WORK ORDER ->
Pick out and copy every line in the items below that contains the string "maio". Case counts.

SUPPLIED DATA ->
/---
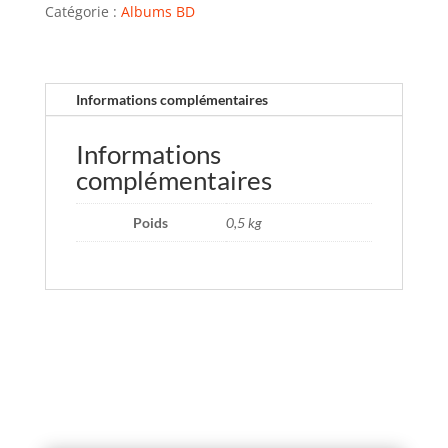
Catégorie :
Albums BD
Informations complémentaires
Informations
complémentaires
Poids
0,5 kg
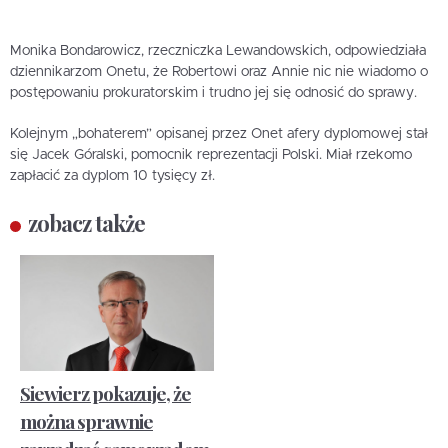
Monika Bondarowicz, rzeczniczka Lewandowskich, odpowiedziała
dziennikarzom Onetu, że Robertowi oraz Annie nic nie wiadomo o
postępowaniu prokuratorskim i trudno jej się odnosić do sprawy.
Kolejnym „bohaterem” opisanej przez Onet afery dyplomowej stał
się Jacek Góralski, pomocnik reprezentacji Polski. Miał rzekomo
zapłacić za dyplom 10 tysięcy zł.
zobacz także
Siewierz pokazuje, że
można sprawnie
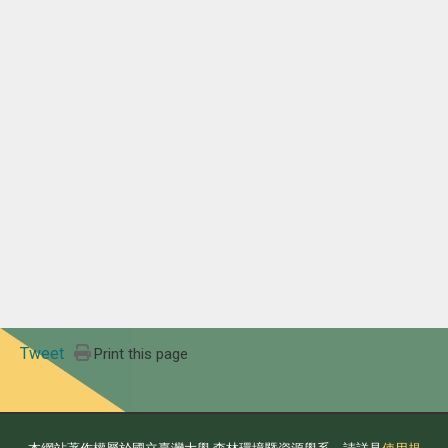
Tweet
Print this page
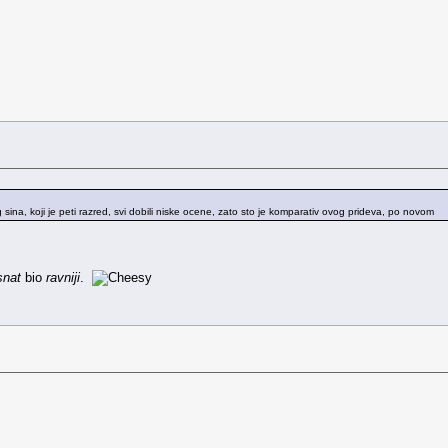
 sina, koji je peti razred, svi dobili niske ocene, zato sto je komparativ ovog prideva, po novom
snat
bio
ravniji
.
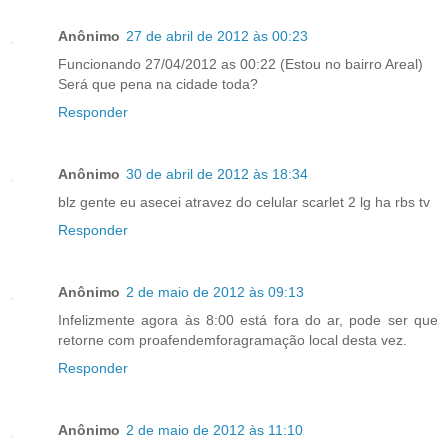
Anônimo
27 de abril de 2012 às 00:23
Funcionando 27/04/2012 as 00:22 (Estou no bairro Areal)
Será que pena na cidade toda?
Responder
Anônimo
30 de abril de 2012 às 18:34
blz gente eu asecei atravez do celular scarlet 2 lg ha rbs tv
Responder
Anônimo
2 de maio de 2012 às 09:13
Infelizmente agora às 8:00 está fora do ar, pode ser que
retorne com proafendemforagramação local desta vez.
Responder
Anônimo
2 de maio de 2012 às 11:10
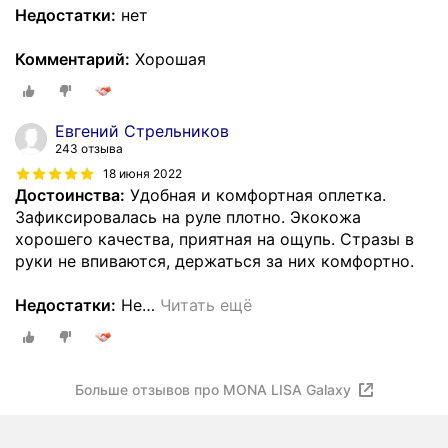
Недостатки:
нет
Комментарий:
Хорошая
Евгений Стрельников
243 отзыва
18 июня 2022
Достоинства:
Удобная и комфортная оплетка.
Зафиксировалась на руле плотно. Экокожа
хорошего качества, приятная на ощупь. Стразы в
руки не впиваются, держаться за них комфортно.
Недостатки:
Не
…
Читать ещё
Больше отзывов про MONA LISA Galaxy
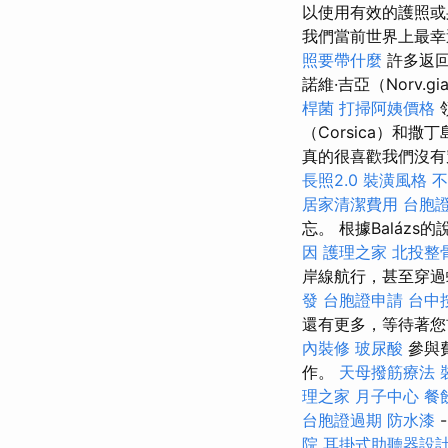
以使用有效的護照
我們當前世界上最幸
照要帶什麼
許多返回
諾維·吉亞（Norv.
桿菌
打掃阿姨價格
（Corsica）和撒丁
真的很喜歡我們沒有
長照2.0
裝潢風格
不
居家清潔費用
台胞
忘。 根據Baláz
因
護理之家
北投整
岸線航行，甚至穿
發
台胞證申請
台中
還有更多，等待著
內裝修
玻尿酸
參與
作。
天母撥筋療法
理之家 月子中心
餐
台胞證過期
防水漆
院
耳掛式助聽器設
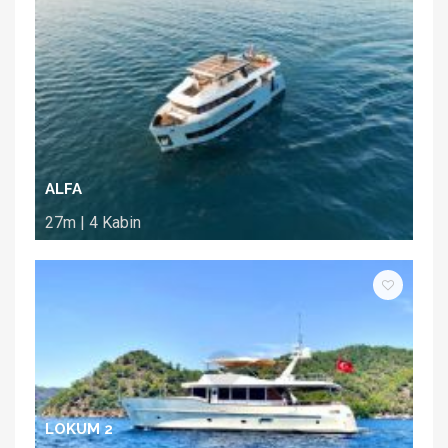
ALFA
27m | 4 Kabin
LOKUM 2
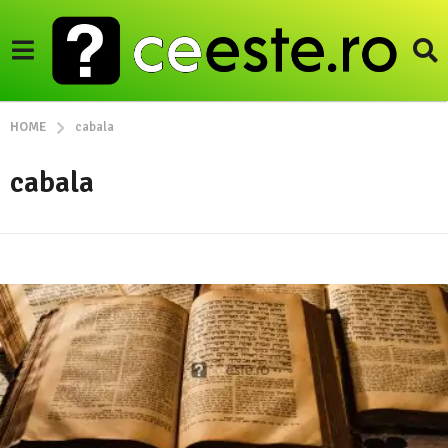
HOME
cabala
cabala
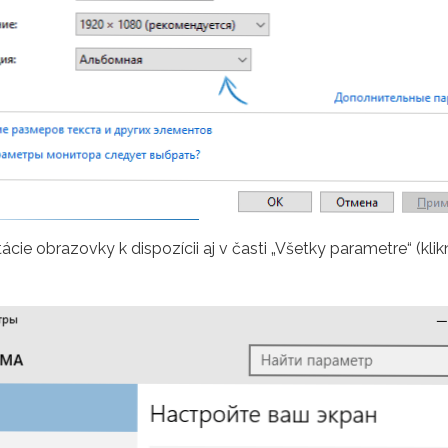
cie obrazovky k dispozícii aj v časti „Všetky parametre“ (kl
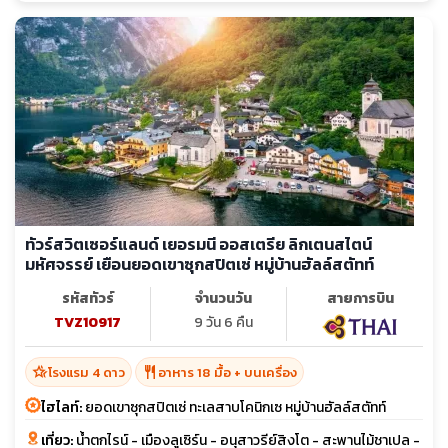
ทัวร์สวิตเซอร์แลนด์ เยอรมนี ออสเตรีย ลิกเตนสไตน์
มหัศจรรย์ เยือนยอดเขาซุกสปิตเซ่ หมู่บ้านฮัลล์สตัทท์
รหัสทัวร์
จำนวนวัน
สายการบิน
TVZ10917
9 วัน 6 คืน
hotel_class
restaurant
โรงแรม 4 ดาว
อาหาร 18 มื้อ + บนเครื่อง
ไฮไลท์:
ยอดเขาซุกสปิตเซ่ ทะเลสาบโคนิกเซ หมู่บ้านฮัลล์สตัทท์
เที่ยว:
น้ำตกไรน์ - เมืองลูเซิร์น - อนุสาวรีย์สิงโต - สะพานไม้ชาเปล -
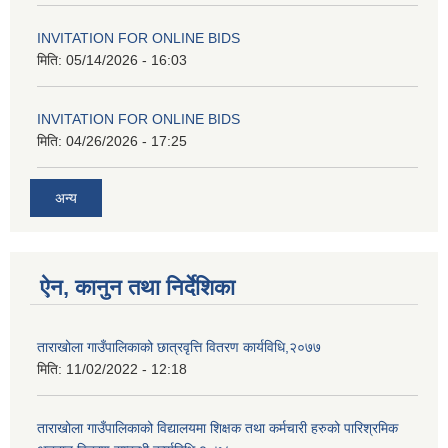
INVITATION FOR ONLINE BIDS
मिति:
05/14/2026 - 16:03
INVITATION FOR ONLINE BIDS
मिति:
04/26/2026 - 17:25
अन्य
ऐन, कानुन तथा निर्देशिका
ताराखोला गाउँपालिकाको छात्रवृत्ति वितरण कार्यविधि,२०७७
मिति:
11/02/2022 - 12:18
ताराखोला गाउँपालिकाको विद्यालयमा शिक्षक तथा कर्मचारी हरुको पारिश्रमिक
\---
YOUR SOLUTION ->
2 de maio de 2012 às 09:13
2 de maio de 2012 às 11:10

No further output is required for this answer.